Вскинув копыто, он задел мой висок. Мой шлем зазвенел, и я тут же пригнулся под ударом его меча. Я слышал звук свинца, отскакивающего от брони единорога, сопровождаемый выстрелами пистолета Шарм. Его броня была в ровню моей, так же как и боевые навыки. Мы кружили, делали ложные выпады, пытаясь найти брешь в обороне.

— Почему? — спросил я его. Я пригнулся под очередным ударом и взмахнул собственным молотом. Он кружил вокруг моей кувалды, словно это был вальс. — Неужели у тебя нет никакой цели, помимо очередного предстоящего рейда?

— Ты даже не представляешь, за чем я сюда явился, Садовник, — ответил он. — Отдай мне девчонку, если не хочешь потом об этом пожалеть. Поверь, тебе лучше не становиться врагом Эндера.

— И какая жизнь её с тобой ожидает? — воскликнул я. — Жизнь, полная изнасилований и пыток? Сломите её окончательно, превратите в очередного дикаря с пустошей? И, когда с ней вдоволь наиграетесь, просто выбросите? Оставите её лёжа умирать, прямо как своих приспешников?

— Эти пони были лишь инструментами в достижении конечной цели, — произнёс Эндер. — Они оказались столь же бесполезны, как и ожидалось. Но ты... — взгляд его жёлтых глаз встретился с моими. — Ты из тех пони, которых Красный Глаз желал бы видеть среди своих генералов. Мне известно о тебе, Садовник, как и о твоих великих свершениях.
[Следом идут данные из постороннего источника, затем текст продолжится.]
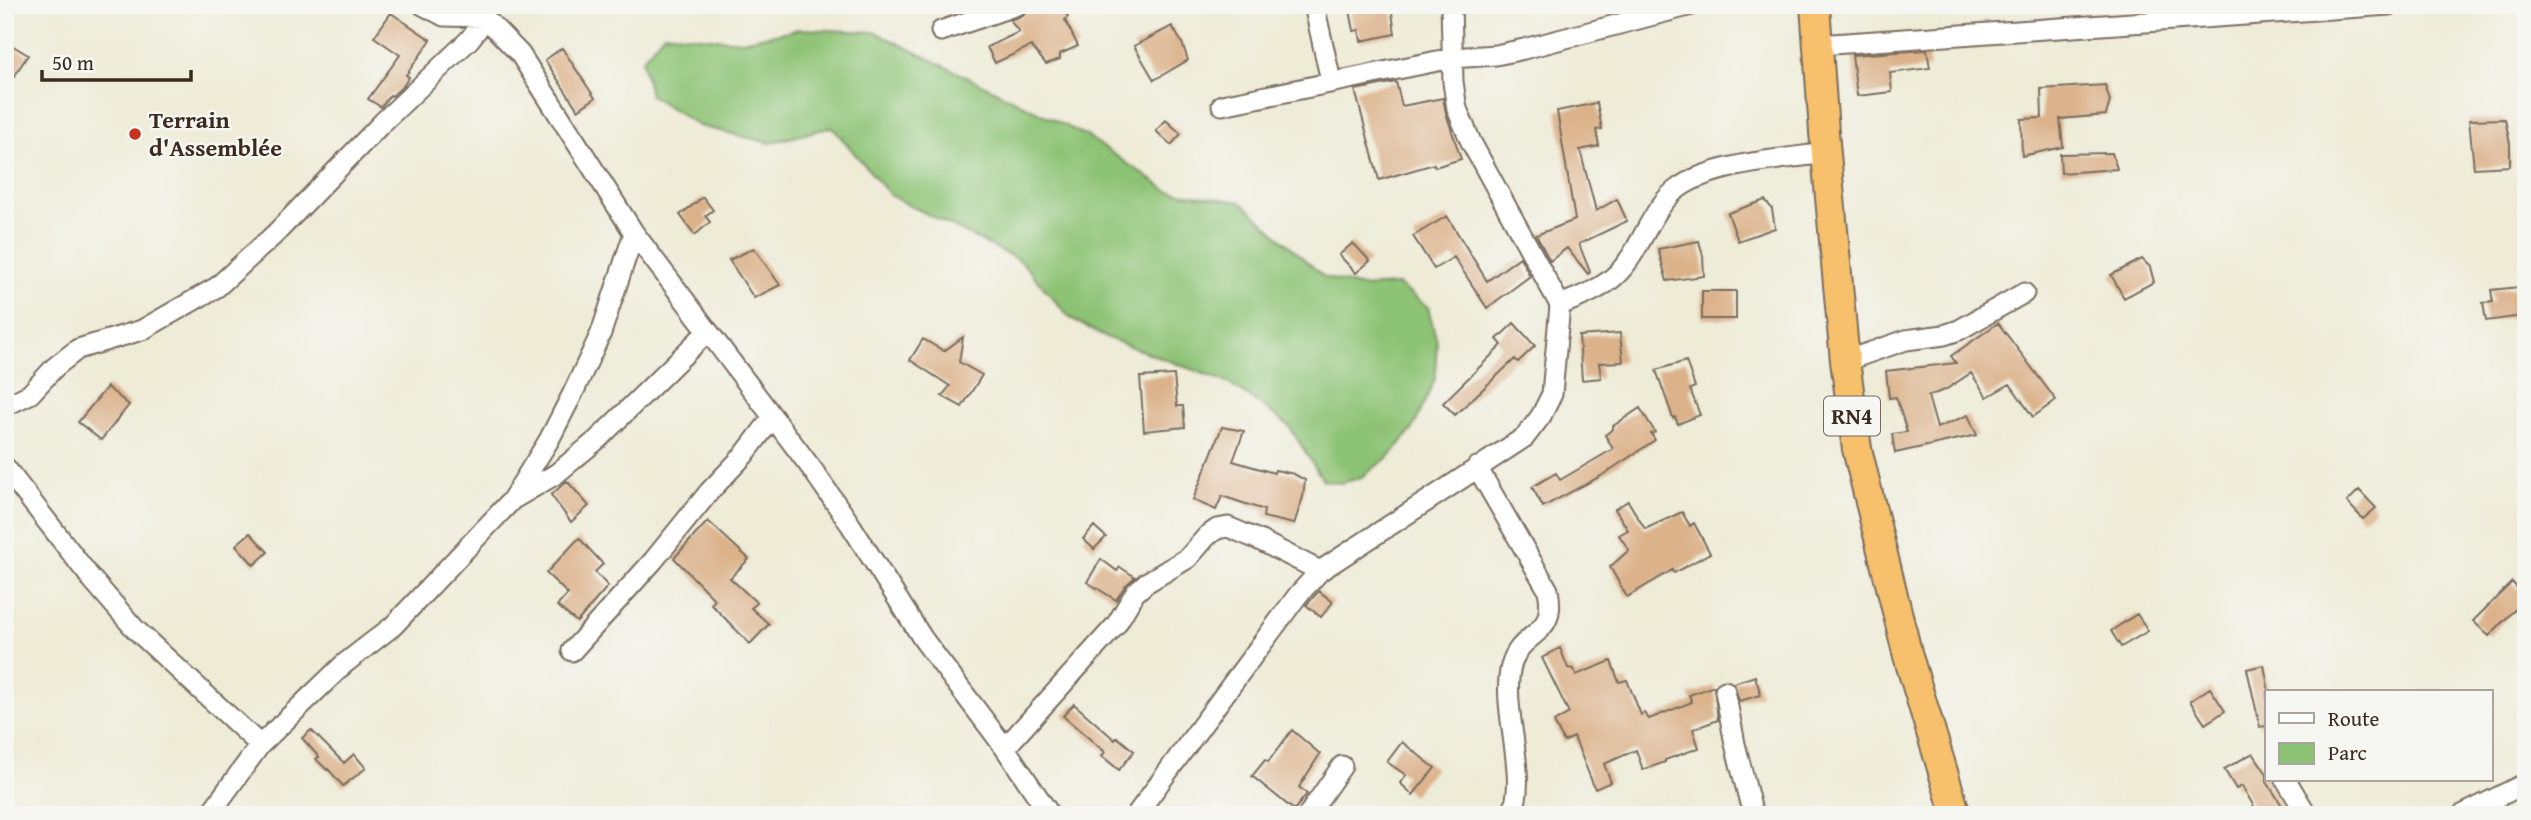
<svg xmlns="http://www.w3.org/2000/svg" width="2531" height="820" font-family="'Gentium Book Plus',serif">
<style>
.green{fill:#8dc375;stroke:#64764a;stroke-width:2}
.building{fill:#dcb28b}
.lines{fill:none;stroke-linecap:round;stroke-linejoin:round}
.minor-casing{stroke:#7a6e5f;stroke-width:23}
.highway-casing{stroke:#7a6e5f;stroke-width:32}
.minor{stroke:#fff;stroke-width:19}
.highway{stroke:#f7c06c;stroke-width:28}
.poi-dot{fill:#c8321e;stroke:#f6f6f2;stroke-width:2.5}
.labels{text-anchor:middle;stroke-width:5;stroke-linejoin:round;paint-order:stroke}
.shield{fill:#f6f6f2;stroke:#73675e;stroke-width:2}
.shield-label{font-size:23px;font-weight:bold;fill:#3b2a1e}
.poi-label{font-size:24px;font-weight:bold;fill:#3b2a1e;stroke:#f6f6f2;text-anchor:start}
</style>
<rect width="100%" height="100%" fill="#f6f6f2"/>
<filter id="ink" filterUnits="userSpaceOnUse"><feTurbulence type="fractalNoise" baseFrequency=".0143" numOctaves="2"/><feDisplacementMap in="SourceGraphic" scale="14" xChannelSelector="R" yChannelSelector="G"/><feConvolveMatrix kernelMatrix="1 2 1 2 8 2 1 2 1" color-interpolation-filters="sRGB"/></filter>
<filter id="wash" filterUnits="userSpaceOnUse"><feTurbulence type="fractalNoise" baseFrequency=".00686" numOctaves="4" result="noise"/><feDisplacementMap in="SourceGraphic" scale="28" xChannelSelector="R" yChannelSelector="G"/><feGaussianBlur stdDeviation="1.57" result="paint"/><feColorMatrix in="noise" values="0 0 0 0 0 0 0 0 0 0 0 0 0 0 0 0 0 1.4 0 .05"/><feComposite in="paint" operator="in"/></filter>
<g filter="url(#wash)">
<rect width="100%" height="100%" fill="#eeebd7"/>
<path class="green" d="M 799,29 L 875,32 L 1087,136 L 1168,191 L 1241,202 L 1324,277 L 1361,287 L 1398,285 L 1428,307 L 1437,342 L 1435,379 L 1413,429 L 1390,456 L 1360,478 L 1341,483 L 1323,480 L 1289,426 L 1257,402 L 1226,382 L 1105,337 L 1070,318 L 1021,261 L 891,196 L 832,127 L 770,143 L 699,126 L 650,95 L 642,60 L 664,33 L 741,41 Z"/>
<g id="blocks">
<path class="building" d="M 1045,5 L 1059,5 L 1068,17 L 1065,20 L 1078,46 L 1060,54 L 1060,59 L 1046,64 L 1031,46 L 995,63 L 987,47 L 1019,32 L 1010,20 L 1022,16 L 1029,8 Z
M 1349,5 L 1391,5 L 1395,34 L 1361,41 L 1359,30 L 1354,31 Z
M 391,13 L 431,40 L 406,75 L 409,77 L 403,86 L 392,96 L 390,95 L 381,107 L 368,99 L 400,55 L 374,37 Z
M 1172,26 L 1182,43 L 1188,60 L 1154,80 L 1134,46 Z
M 5,41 L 28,55 L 5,90 Z
M 562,48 L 595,98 L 578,110 L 545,60 Z
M 1927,50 L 1930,68 L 1890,73 L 1892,92 L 1857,96 L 1852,55 Z
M 1396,82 L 1402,106 L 1443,98 L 1446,113 L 1461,159 L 1435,167 L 1434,164 L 1379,180 L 1355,90 Z
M 2105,85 L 2110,101 L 2106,115 L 2060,119 L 2063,147 L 2022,156 L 2021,119 L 2042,118 L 2041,89 Z
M 1597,103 L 1602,129 L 1596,130 L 1599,146 L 1580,150 L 1596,211 L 1617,199 L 1627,221 L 1579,244 L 1590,272 L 1588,274 L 1567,248 L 1550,261 L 1536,235 L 1575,220 L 1557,111 Z
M 2505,119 L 2510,144 L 2510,166 L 2474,168 L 2469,120 Z
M 1166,120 L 1181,134 L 1171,145 L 1156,131 Z
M 2112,153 L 2117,169 L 2061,173 L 2060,154 Z
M 703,197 L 713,210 L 705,216 L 710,222 L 695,235 L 680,215 Z
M 1765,200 L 1772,209 L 1775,228 L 1738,241 L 1728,213 Z
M 1447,216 L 1487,281 L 1520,257 L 1530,276 L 1487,308 L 1454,257 L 1434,269 L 1413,236 Z
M 1699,241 L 1703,256 L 1704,276 L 1667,281 L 1658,249 Z
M 1353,243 L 1370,261 L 1356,273 L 1339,255 Z
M 754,248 L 780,285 L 754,298 L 729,260 Z
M 2142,259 L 2150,267 L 2154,282 L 2124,298 L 2111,275 Z
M 2519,287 L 2523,316 L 2486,321 L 2483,303 L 2493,302 L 2491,290 Z
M 1702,291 L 1736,291 L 1736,319 L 1702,319 Z
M 1514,323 L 1535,346 L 1518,362 L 1515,359 L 1455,415 L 1443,403 L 1502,345 L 1497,339 Z
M 1998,323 L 2056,400 L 2033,417 L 2010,384 L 1987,397 L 1971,373 L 1945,390 L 1928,396 L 1937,428 L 1968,415 L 1977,435 L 1895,453 L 1892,434 L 1907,432 L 1896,397 L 1889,398 L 1886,371 L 1956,363 L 1951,356 Z
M 1620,333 L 1623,362 L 1599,363 L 1601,378 L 1582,380 L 1579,336 Z
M 963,337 L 959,362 L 982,375 L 962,407 L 942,396 L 950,386 L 910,360 L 923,339 L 944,351 Z
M 1686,361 L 1695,387 L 1690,389 L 1700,415 L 1678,424 L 1675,417 L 1673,418 L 1656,370 Z
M 1174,375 L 1177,406 L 1183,406 L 1185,427 L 1144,431 L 1140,377 Z
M 107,387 L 129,405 L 101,440 L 78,422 Z
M 1640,408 L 1655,432 L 1651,434 L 1655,440 L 1601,476 L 1543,507 L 1532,487 L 1556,473 L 1560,480 L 1613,449 L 1605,435 L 1613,429 L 1613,426 Z
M 1222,427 L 1244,431 L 1233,461 L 1274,473 L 1275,470 L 1294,474 L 1305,480 L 1303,497 L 1294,524 L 1263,517 L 1264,510 L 1222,496 L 1216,510 L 1193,500 Z
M 567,481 L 589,506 L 571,522 L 551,495 Z
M 2359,490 L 2376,508 L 2363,519 L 2347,502 Z
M 1628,501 L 1645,529 L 1682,512 L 1690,526 L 1694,523 L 1710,553 L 1674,573 L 1672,570 L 1627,597 L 1610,567 L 1629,550 L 1619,535 L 1628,530 L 1615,509 Z
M 708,521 L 749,559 L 730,578 L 757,603 L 751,608 L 769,624 L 750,644 L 711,604 L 715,600 L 674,558 Z
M 1094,526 L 1106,537 L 1094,549 L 1083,539 Z
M 250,533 L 268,552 L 254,565 L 236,545 Z
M 579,538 L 603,564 L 595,572 L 608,586 L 577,622 L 557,606 L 568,594 L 546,573 Z
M 1101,559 L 1117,571 L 1120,567 L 1135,577 L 1125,586 L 1116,600 L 1087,582 Z
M 2512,582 L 2526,598 L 2489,636 L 2473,621 Z
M 1319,591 L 1333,602 L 1321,617 L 1306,605 Z
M 2137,614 L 2148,631 L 2121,647 L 2111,631 Z
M 1560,648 L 1568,668 L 1574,669 L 1576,675 L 1611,661 L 1619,682 L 1627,680 L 1641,715 L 1644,713 L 1649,719 L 1692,702 L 1689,695 L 1714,686 L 1718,720 L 1693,729 L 1699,748 L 1665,760 L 1665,762 L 1643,770 L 1636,750 L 1604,764 L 1611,782 L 1595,789 L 1574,737 L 1564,742 L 1554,722 L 1569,713 L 1542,658 Z
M 2264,665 L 2269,692 L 2267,692 L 2267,726 L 2260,727 L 2247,669 Z
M 1755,676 L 1761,695 L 1739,701 L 1734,683 Z
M 2210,688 L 2225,711 L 2205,724 L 2190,701 Z
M 1074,704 L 1115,740 L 1117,737 L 1134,751 L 1119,770 L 1102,756 L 1105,752 L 1063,716 Z
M 311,730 L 344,763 L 354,754 L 366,768 L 343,786 L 328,769 L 327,770 L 316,759 L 319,757 L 302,738 Z
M 1292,730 L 1320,754 L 1299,787 L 1307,794 L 1294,810 L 1252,776 L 1265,760 L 1268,762 Z
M 1402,742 L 1435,768 L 1413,795 L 1400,783 L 1406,775 L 1387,762 Z
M 2253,753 L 2267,774 L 2267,782 L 2288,815 L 2259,815 L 2242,786 L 2236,789 L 2224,769 Z"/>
</g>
</g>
<g filter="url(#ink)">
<use href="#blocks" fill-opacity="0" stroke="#7a6e5f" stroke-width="2"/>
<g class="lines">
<g class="minor-casing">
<path id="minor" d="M 423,5 L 444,16 L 484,17 L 520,54 L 634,233 L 812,469 L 850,524 L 923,639 L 1005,748 L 1050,815
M 1314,5 L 1331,81
M 1451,5 L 1453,82 L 1457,109 L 1471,142 L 1560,305
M 941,31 L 1017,5
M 1818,45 L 2389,5
M 1222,105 L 1452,58 L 1496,55 L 1524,49 L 1692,5
M 1845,361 L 1906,340 L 1944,335 L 1959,330 L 2024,293
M 5,406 L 30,394 L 55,367 L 78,349 L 142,330 L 217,287 L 275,234 L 383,122 L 469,40 L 477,30 L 485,8
M 5,467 L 90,577 L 135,629 L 260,745
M 1477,467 L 1548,590 C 1558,639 1520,629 1511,666 C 1500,709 1530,778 1511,815
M 515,498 L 556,474 L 598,439 L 708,331
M 572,651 L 653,561 L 709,492 L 744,455 L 773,417
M 1725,691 L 1735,744 L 1753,815
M 1005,748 L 1116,625 L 1135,593 L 1146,583 L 1188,558 L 1207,536 L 1217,529 L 1228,527 L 1259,540 L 1320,571
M 2286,780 L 2307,815
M 209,815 L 260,745 L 344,664 L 393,626 L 511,501 L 549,440 L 573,393 L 601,333 L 634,233
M 1136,815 L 1246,665 L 1298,595 L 1320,571 L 1525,437 L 1541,416 L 1552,394 L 1560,305 C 1580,297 1602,289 1617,274 C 1643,249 1650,207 1680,187 C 1714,163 1785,159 1826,153
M 1308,815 L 1342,766
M 2462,815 L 2526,783"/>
</g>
<g class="highway-casing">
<path id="highway" d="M 1815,5 L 1824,132 L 1845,361 L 1857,449 L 1908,656 L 1956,815"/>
</g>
<use href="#minor" class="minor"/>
<use href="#highway" class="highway"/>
</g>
</g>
<circle class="poi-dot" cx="135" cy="134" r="7"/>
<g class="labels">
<rect class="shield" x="1824" y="396.5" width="56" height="39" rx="5"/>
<g class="shield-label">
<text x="1852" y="424">RN4</text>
</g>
<g class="poi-label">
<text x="149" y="128">Terrain<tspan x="149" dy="28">d'Assemblée</tspan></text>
</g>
</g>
<rect width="2531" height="820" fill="none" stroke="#f6f6f2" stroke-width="28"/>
<rect x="2265" y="690" width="228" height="91" fill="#f6f6f2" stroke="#aba49d" stroke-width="2"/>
<rect x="2279" y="713" width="35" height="10" fill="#ffffff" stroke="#aba49d" stroke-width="2"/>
<text x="2328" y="726" font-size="21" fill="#3b2a1e">Route</text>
<rect x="2279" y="743" width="35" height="21" fill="#8dc375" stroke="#aba49d" stroke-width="2"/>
<text x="2328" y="760" font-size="21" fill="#3b2a1e">Parc</text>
<path d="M42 70v10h149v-10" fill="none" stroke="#3b2a1e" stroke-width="3.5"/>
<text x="52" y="70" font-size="21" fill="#3b2a1e" stroke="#f6f6f2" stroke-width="5" paint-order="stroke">50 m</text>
</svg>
— И с чего бы мне хотелось к нему присоединяться? — поинтересовался я. — Путь к его цели вымощен жизнями рабов. Весь его город возведён на спинах беззащитных пони. Быть может, мы и разделяем взгляды о возрождении Эквестрии, однако его глазам не суждено узреть истину.

— Истину? О том, что все пони эгоистичны в своих порывах? — заявил Эндер. — То, что они слишком тупы и корыстны для работы ради общего блага? Во всей Пустоши лишь вам ведомо такое слово как "дарование". Я слушал твои проповеди, Садовник. Ел твои яблоки, пил твою воду. Как думаешь, долго ли ты сможешь бороться с натиском пустошей?

— Столько, сколько потребуется, — ответил я. Из здания донёсся ещё один выстрел, который угодил в неприкрытую часть шкуры единорога. Изогнувшись от боли, он открылся для моего молота. Удар раздробил его переднюю ногу и отправил на землю под аккомпанемент всевозможного мата. Я встал над ним и был готов совершить последний, смертельный удар.

— Пощади, Садовник, — взмолился он. — Даруй мне своё милосердие.

Мой взгляд опустился на единорога. Даже если я его отпущу, он будет уже не в состоянии напасть на меня, но всё же что-то в этом пони говорило мне, чтобы я не оставлял его в живых. Он не был рейдером, нет, он был кем-то гораздо более опасным. Однако Селестия требовала прощения для всех пони. Скрепя сердце, я всё же отложил свой молот.

— Тебе только что было дарована пощада, — обратился я к нему. — Впредь если я тебя увижу вновь, то следующим моим даром станет дар погребения. А теперь прочь с глаз моих.

Единорог подобрал свой меч и скрылся в развалинах города. Шарм наконец вышла из разрушенного здания, чтобы взглянуть на поле минувшей битвы. Она спросила меня, почему я его не убил. Я же ей объяснил, что он молил о пощаде, а Селестия требует от нас проявлять милосердие к любому, кто его попросит.

Загрузив в мою тележку тела и припасы рейдеров, мы отправились домой. Я надеялся, что к следующей неделе заражение сразит фиолетового единорога и мне удастся предать его тело земле. Но всё же эта надежда была слаба, и я начинал беспокоился, что скорее рано, нежели поздно, мои грехи жадности, блуда и гордыни таки погубят меня.